Perth CBD office market is continuing to improve as tenants migrate from the suburbs
The Perth CBD office market is continuing to improve as tenants consolidate, upgrade and seek to move from the suburbs, cutting the overall vacancy rate from a peak of 24 per cent in 2016 to 21.1 per cent in the first three months of 2019.
JLL sales and leasing head Nick Van Helden said JLL research was forecasting that the improved market conditions were set to continue, with vacancy expected to trend close to 11 per cent by 2022.
“A notable improvement in the state’s labour market, new business start-ups and centralisation of tenants into the Perth CBD is expected to continue to drive the vacancy rate lower,” he said.
“Despite this, secondary vacancy is likely to remain high while prime-grade vacancy is reducing.”
Colliers International office leasing director Daniel Taylor said the CBD office market had recorded more than two years of positive absorption and some landlords were beginning to pull back incentives.
“We are also seeing the re-emergence of project space, which is further evidence of a market recovery in full swing,” he said.
“Sentiment is definitely improving, business confidence is on the rise and tenants are looking for office space on favourable terms that will allow for future growth.”
Mr Taylor said despite some withdrawn office space returning to the market, he expected the CBD vacancy would be whittled down further as surplus space was absorbed.
“While Perth is largely a resource-driven state, we are seeing the emergence of a whole range of industries looking for space in the CBD and that’s another positive sign for the office market and the WA economy,” he said.
“There has also been a noticeable increase in demand for project space, mostly from engineering firms.”
Colliers International office leasing director Dustin May said Perth’s CBD had a limited supply of contiguous office space for tenants seeking offices between 6000 square metres and 10,000 square metres across large floor plates.
“This shortage may be the trigger for leasing pre-commitments and the construction of new office towers,” he said.
“With A-grade tower 240 St Georges Terrace now almost fully leased, after being vacated in 2018 by Woodside, it’s increasingly likely there will be a pairing between Perth’s larger tenants and developers.”
CBRE’s WA advisory and transaction services office leasing senior director Andrew Denny said he expected a continual steady, but relatively modest, fall in vacancy during 2019.
“There are no new buildings due until mid-2023, over four years away. Moving forward, we believe lower incentives, as opposed to higher face rents, will be the major market movement,” he said.
“Effective rents are forecast to increase by 30 per cent in the premium grade over the next three years. This is the largest forecast effective rent growth in the country.”
Tenants were increasingly seeking quality, ready-to-go space in a prime and central location, new fitouts and sizeable contiguous space.
“Tenants are also looking at getting the best value for money in a sought-for location,” Mr Van Helden said.

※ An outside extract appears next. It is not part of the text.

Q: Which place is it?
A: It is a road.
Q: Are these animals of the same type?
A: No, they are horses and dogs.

“This is why the theme of centralisation into Perth CBD from West Perth should continue as rents are still low. Rents are predicted to trend higher in 2019 and onwards, so tenants are now having to act quickly in order to secure a good deal.”
Mr May said well-priced fitouts offering a convenient, ready-to-go workspace were popular.
“There’s also evidence of a generational shift at the management level impacting on office leasing and increasingly, we are working with decision makers searching for exciting and creative environments for their workplaces,” he said.
“With close to 13,000 square metres of speculative fitted out office space in the CBD, innovative ideas are required to stand out from the pack. “
Meanwhile, Savills Perth office leasing associate director Mark Stanhope said increasing investor confidence had initiated more deals amongst domestic and foreign investors.
“Savills recorded $1.17 billion worth of office sales transactions in the 12 months leading up to February 2019. Savills also recorded more than 200 leasing deals since February 2018, which shows prominent signs that the market is well into the recovery phase,” he said.
According to Colliers International, close to $1.2 billion in office assets in Perth’s metropolitan area changed hands in 2018, an increase of 44.3 per cent from the previous year.
Of the 24 building sales, 13 were in Perth’s CBD and fringe office markets.
CBRE WA capital markets head Aaron Desange said the Perth office investment market was in a strong position with demand well exceeding supply.
“Western Australia continues to be a preferred destination for both onshore and offshore investment particularly given that several Asia Pacific capital cities are close to approaching their peak in the cycle,” he said.
“This bodes well for the Perth investment sector, as buyers are increasingly looking for acquisitions in a market that it is in the early stages of a new growth cycle.”
A high depth of investment demand was likely to continue throughout 2019, as buyers chased returns that met their required hurdle rates, Mr Desange said.
“This is expected to fuel approximately $1.5 billion worth of office transactions this year, which would set a new record for transactional volume in Perth.”